- [EXCERPT TO READ]:
____________________

2015-07-07 Thread Rob Stradling

On 07/07/15 02:02, Peter Bowen wrote:

Thinking about this from a technical perspective, rather than a
political one, this seems very similar to a user deciding to add
additional certificates to their trust store.  I think the primary
differences are the need to add a set of certificates and possibly
automatically update the list.

If there was a standard for publishing trust lists where the list
comes in one file and is signed, then I can imagine an option to
import list and the list could contain a URL to fetch new versions.
Then the user could simply select to use the EU Trust List, the
China Trust List, or the US Government Trust List.  The browser
would periodically fetch new versions of the list, validate the
signature (using the key of the previous list), and switch to that
list.  Microsoft already has their SST format; possibly this could be
the starting point for an open format usable by all.


Before adopting any vendor's proprietary format, it's probably worth at 
least looking at this Standards Track RFC...


Trust Anchor Management Protocol (TAMP)
https://tools.ietf.org/html/rfc5934


This would avoid the need for a vendor to maintain hundreds of trust
lists and allow customers to deploy their own trust list policies.

____________________

- [WHAT YOU WILL DO]:
- A) In the mailing list post about trust lists, what does Microsoft already have that could serve as a starting point for an open format?
- B) Duplicate a passage from the mailing list post about trust lists: begin at the words "Thinking about this" and stop after "fetch new versions.".
- C) Pick up the mailing list post about trust lists after its last sentence and keep writing.
The material isn't needed for any of this.

- [COLLECTED MATERIAL]:
____________________

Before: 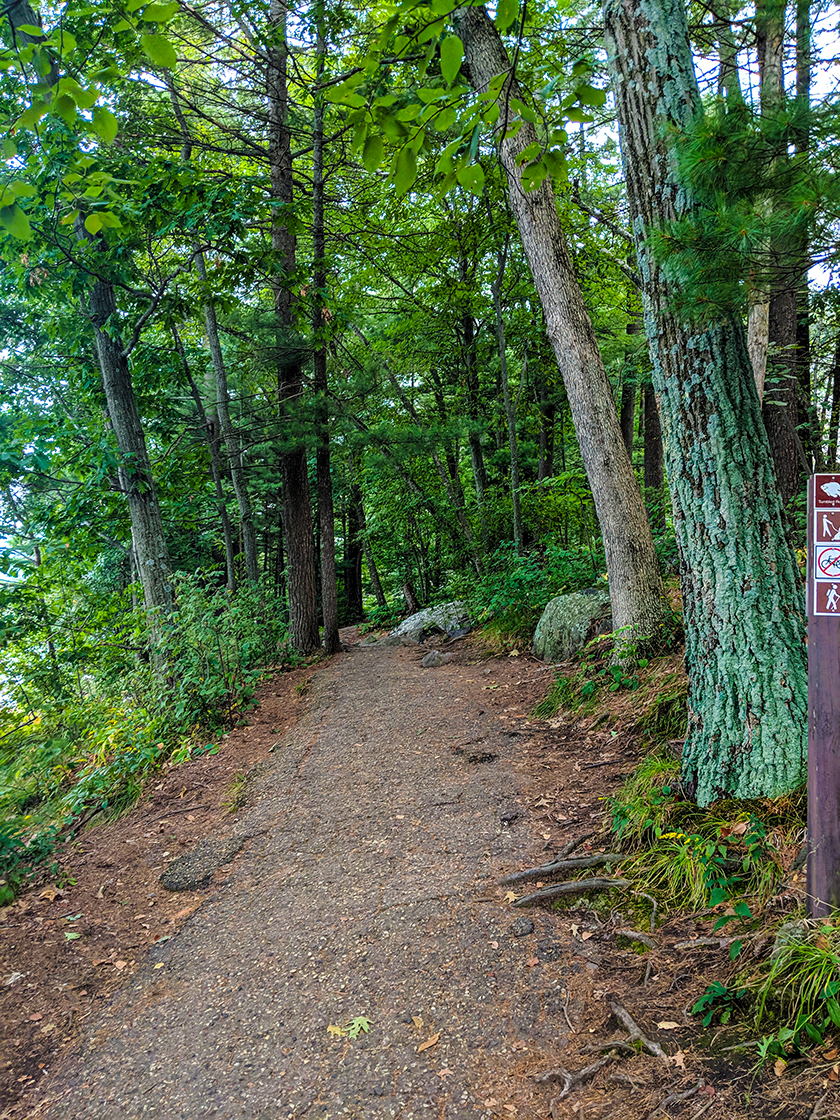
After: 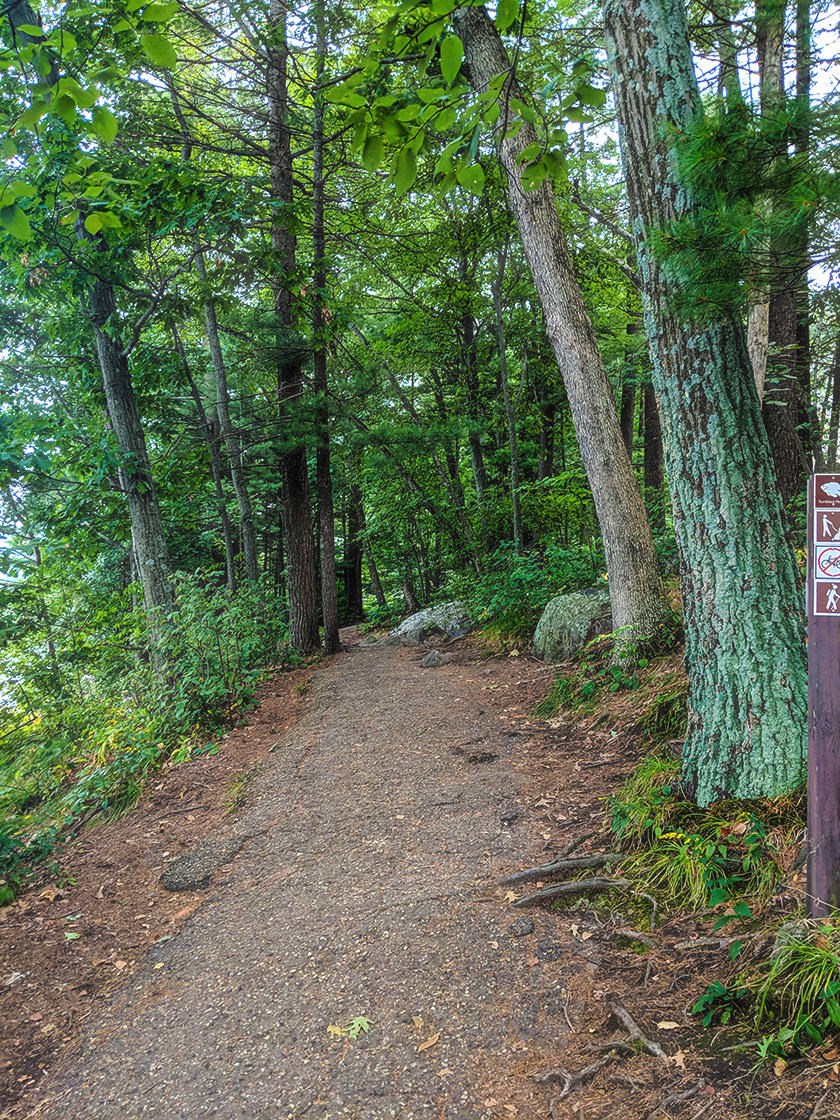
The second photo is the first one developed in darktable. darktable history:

____________________

- [ANSWER SET]:
- A) Its SST format.

- B)
Thinking about this from a technical perspective, rather than a
political one, this seems very similar to a user deciding to add
additional certificates to their trust store.  I think the primary
differences are the need to add a set of certificates and possibly
automatically update the list.

If there was a standard for publishing trust lists where the list
comes in one file and is signed, then I can imagine an option to
import list and the list could contain a URL to fetch new versions.

- C)
Thanks,
Peter

On Mon, Jul 6, 2015 at 5:30 PM, Richard Wang rich...@wosign.com wrote:

According to this clues, as I said in Zurich CABF meeting, China will also come 
out a trust list that request browser and OS support.
And other countries will come a list, then Browser and OS need to maintain 
hundreds trust list.
Is it a good idea?


Best Regards,

Richard

-Original Message-
From: dev-security-policy 
[mailto:dev-security-policy-bounces+richard=wosign@lists.mozilla.org] On 
Behalf Of Ben Wilson
Sent: Tuesday, July 7, 2015 12:45 AM
To: Gervase Markham; mozilla-dev-security-pol...@lists.mozilla.org
Cc: Tom Ritter; Peter Kurrasch; Eric Mill; Richard Barnes
Subject: RE: Letter from US House of Representatives

Gerv,

Thanks.  I realize/think that this would require a separate root program.  If 
you think of it as a Venn diagram there would be Set A and Set B.  The user 
would then select A, B, A U B or A ∩ B.  From a U.S. Government perspective, I 
have been told that this is accomplished with a Certificate Validation Service 
(CVS) that is maintained by the government, but elsewhere in the world, there 
might be the need for multiple Mozilla-distributed trust lists instead of just 
one (Sets C, D, E, ...).  It's more work, but it avoids having to address your 
issues, I think.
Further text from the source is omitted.